Okay, I’ve wanted to post more about this book for a long time and to recount some of the history lessons I’ve learned from it, but I’ve just been so busy lately! So what better way to talk about the history behind my inspiration for Somebody to Love than to do a book report on Strangers. And yes, you’ll notice it’s book #5, even though I’m currently reading book #23 of 2014 right now. I started this way back in January and only recently had time to finish it.
The thing that struck me the most about Strangers is how different the landscape looked to 19th century gays and lesbians than we would think that it looked. Judging by today’s standards, I’m sure the first reaction one might have is to assume that life was haunted, fragile, and tense for 19th century homosexuals and that they were badly persecuted. Ah, but the very first lesson people should learn about history of any kind is that you can never view it with the standards and commonalities of modern life.
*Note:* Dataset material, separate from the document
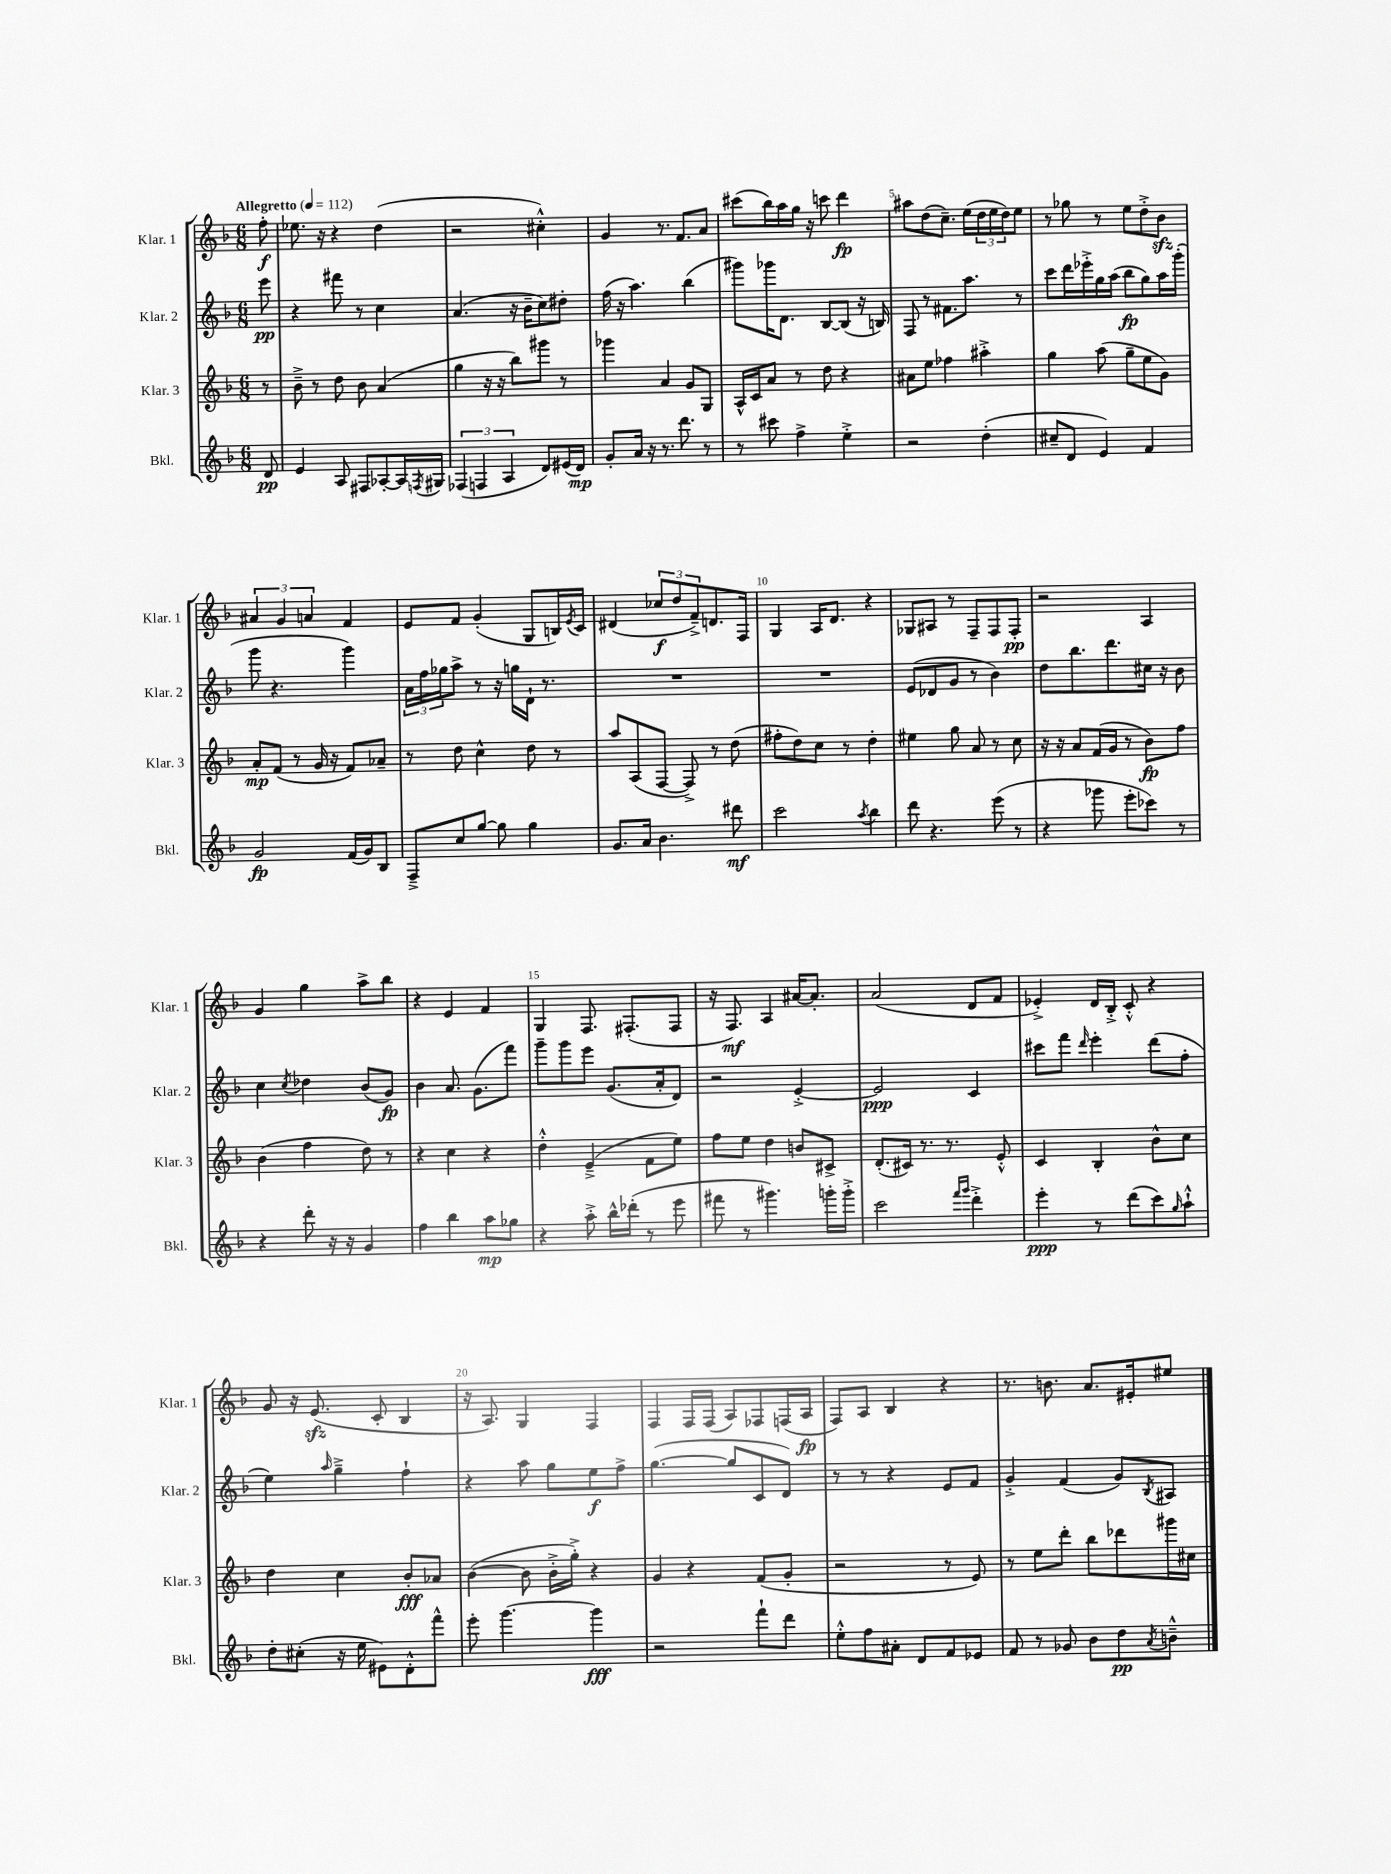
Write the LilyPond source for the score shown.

In today’s world, homosexuality is a hot topic. No matter which side of the debate you fall on, everyone knows what it is and has an opinion about it. It’s in the news, in pop culture, and a solid part of life in 2014. Not so in the 19th century! In fact, there was a great deal of ambiguity in the minds of your average 18th and 19th century person as to how to define someone who was outside of the norm. The 19th century was all about classifying and naming things scientifically, and it wasn’t really until this time that homosexuality was even defined. In fact, the term “homosexual” was coined in 1868.
Think about that for a second. 1868. There were other words in use in various languages to describe men who had a passion for other men—Uranian, invert, sodomite (which was a pejorative, whereas the other two were merely descriptive)—but the label came much later. Sure, sodomy was considered a crime, and (if I’m remembering this correctly) from The Buggery Act of 1533 until the first half of the 19th century it was a crime punishable by death, but that was the act, not the state of being homosexual.
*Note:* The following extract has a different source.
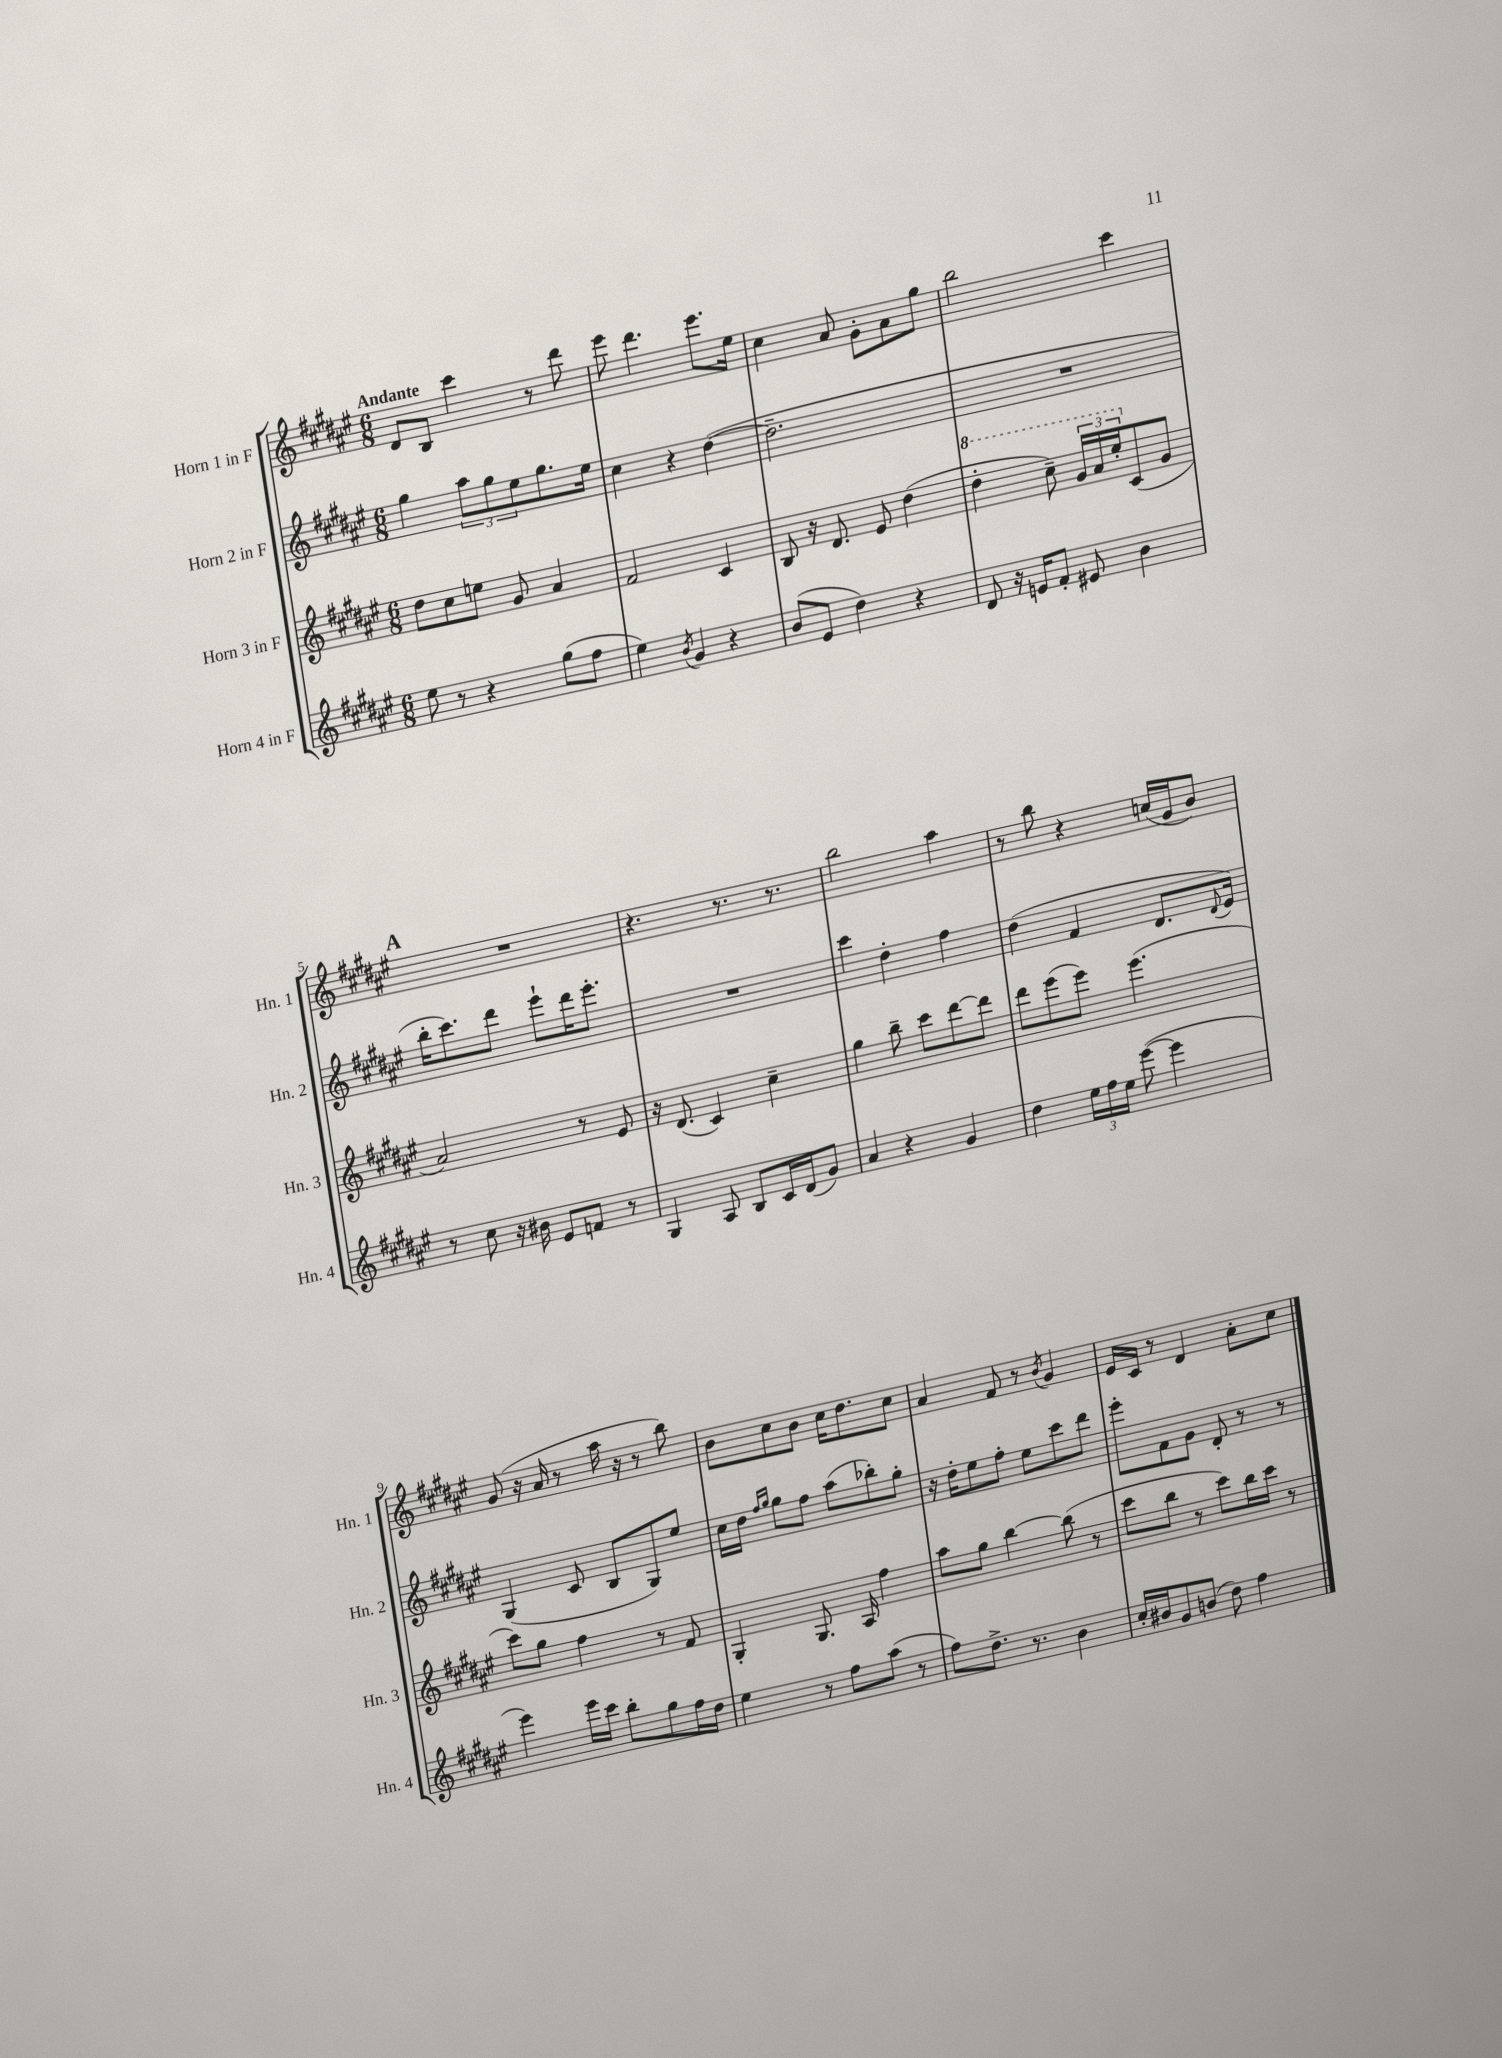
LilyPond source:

Robb does an incredible job of piecing together the story of a state of being that was barely classified and certainly never spoken of openly through what historians call primary source material. He studied diaries, letters, journals, and other private communications to piece together the lives of men and women who didn’t fit into the traditional 19th century definition of masculine and feminine. It’s fascinating stuff! Even he admits that it’s incredibly difficult to state anything definitively, because the record of all of these lives isn’t necessarily there.
What was there, once you dig beneath the surface of genuine lack of knowledge on the part of most people and angst on the part of the men and women who knew they were different, was a rich tapestry of relationships existing without the umbrella of a label. There are cases that were hugely public, like Oscar Wilde, Walt Whitman, and James Pratt and John Smith (the last two men hung for sodomy in England in 1835), but far, far more common were men and women living their unusual lives under the hush of obscurity and the fear of being caught out.
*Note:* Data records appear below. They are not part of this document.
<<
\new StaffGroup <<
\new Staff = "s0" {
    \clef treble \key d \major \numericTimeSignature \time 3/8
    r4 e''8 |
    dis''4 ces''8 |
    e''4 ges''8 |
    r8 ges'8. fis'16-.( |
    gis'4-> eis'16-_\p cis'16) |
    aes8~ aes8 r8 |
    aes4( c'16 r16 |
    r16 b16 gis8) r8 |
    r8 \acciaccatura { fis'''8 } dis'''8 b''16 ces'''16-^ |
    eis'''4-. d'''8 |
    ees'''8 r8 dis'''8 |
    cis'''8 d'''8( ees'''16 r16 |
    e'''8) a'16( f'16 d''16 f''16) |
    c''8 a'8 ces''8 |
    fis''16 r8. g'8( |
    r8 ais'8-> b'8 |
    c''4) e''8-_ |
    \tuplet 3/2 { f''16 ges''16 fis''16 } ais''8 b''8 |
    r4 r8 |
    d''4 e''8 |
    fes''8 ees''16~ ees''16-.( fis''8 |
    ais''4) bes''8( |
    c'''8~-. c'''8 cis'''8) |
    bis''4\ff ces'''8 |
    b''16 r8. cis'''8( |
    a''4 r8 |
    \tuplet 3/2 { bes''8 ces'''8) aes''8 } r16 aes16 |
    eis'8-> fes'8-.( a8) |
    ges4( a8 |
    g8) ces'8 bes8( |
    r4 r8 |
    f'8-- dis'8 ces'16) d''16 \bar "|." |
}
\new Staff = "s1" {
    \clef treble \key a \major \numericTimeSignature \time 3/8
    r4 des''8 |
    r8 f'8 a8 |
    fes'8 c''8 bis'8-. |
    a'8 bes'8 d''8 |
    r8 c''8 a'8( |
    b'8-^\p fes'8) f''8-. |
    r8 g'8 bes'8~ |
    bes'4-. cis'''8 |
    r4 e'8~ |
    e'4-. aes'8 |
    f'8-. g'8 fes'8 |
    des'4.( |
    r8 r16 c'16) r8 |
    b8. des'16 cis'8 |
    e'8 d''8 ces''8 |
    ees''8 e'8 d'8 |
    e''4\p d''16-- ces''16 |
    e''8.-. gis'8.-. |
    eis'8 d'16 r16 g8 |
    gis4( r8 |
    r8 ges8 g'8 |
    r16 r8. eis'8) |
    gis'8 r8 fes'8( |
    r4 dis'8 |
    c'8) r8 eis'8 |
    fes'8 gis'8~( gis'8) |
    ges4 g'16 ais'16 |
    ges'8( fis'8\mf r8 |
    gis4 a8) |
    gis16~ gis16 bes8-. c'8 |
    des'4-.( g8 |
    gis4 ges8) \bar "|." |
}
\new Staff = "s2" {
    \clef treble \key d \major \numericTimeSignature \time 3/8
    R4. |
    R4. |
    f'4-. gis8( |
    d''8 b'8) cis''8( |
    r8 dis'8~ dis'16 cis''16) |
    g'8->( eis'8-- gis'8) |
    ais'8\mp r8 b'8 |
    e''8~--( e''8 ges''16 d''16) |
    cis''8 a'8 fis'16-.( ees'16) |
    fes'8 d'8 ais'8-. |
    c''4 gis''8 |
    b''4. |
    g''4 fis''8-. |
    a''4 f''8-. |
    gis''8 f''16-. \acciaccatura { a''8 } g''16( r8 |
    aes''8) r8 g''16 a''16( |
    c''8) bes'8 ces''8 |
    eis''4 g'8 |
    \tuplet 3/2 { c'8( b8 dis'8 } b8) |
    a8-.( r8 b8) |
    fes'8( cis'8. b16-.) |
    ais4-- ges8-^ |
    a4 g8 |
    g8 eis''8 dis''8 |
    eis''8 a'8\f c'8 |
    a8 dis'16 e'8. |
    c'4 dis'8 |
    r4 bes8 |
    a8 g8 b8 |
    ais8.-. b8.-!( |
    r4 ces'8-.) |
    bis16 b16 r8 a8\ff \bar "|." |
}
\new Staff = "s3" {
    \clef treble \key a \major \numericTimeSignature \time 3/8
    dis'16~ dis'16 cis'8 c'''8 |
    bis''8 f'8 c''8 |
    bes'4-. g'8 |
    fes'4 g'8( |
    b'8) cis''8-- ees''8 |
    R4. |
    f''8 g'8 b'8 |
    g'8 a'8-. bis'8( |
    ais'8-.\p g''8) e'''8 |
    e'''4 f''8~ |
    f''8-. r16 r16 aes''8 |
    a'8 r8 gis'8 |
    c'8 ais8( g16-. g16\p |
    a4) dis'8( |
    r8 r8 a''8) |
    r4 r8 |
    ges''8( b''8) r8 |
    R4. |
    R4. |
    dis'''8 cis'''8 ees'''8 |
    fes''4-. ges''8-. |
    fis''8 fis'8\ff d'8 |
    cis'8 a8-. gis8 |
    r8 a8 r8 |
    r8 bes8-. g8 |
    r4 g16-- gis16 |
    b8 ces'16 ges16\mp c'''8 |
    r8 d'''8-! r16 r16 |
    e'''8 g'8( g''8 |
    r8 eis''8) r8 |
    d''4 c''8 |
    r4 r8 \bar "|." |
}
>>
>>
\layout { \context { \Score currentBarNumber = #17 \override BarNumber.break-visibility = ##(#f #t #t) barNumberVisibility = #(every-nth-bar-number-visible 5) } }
Now that’s not to say that their lives were a big secret. Some people, like Emily Dickenson, for example, were known to have “extremely close” relationships with a member of the same sex, but in this time before people had a firm handle on what exactly that meant and entailed, these known relationships sailed right over people’s heads. I got the feeling that Robb was saying if people in the 19th century knew more about what was going on, they would have disapproved. This was not an age of acceptance and tolerance by any stretch of the imagination. But a lot of things could be swept under the carpet and kept behind closed doors in the name of Victorian morality (no one talked about ANY kind of sexuality in public) or in the spirit of a deeper masculine camaraderie than we generally have today.
Anyhow, I could go on and on about this subject, and I would really like to learn more about it. The gist of Strangers is that there was, in fact, a thriving LGBT subculture in the 19th century that looked far different than we would imagine it to look. People lived happy lives outside of the scrutiny of “normal” folks simply because their passions weren’t on the radar of your average 19th century citizen. Which makes me all the more adamant about my character Phin’s solid place as one of Cold Springs, Montana’s finest citizens, in spite of everyone knowing he’s a little “off”.
I would love to take what I learned from Strangers and write more m/m romances with it.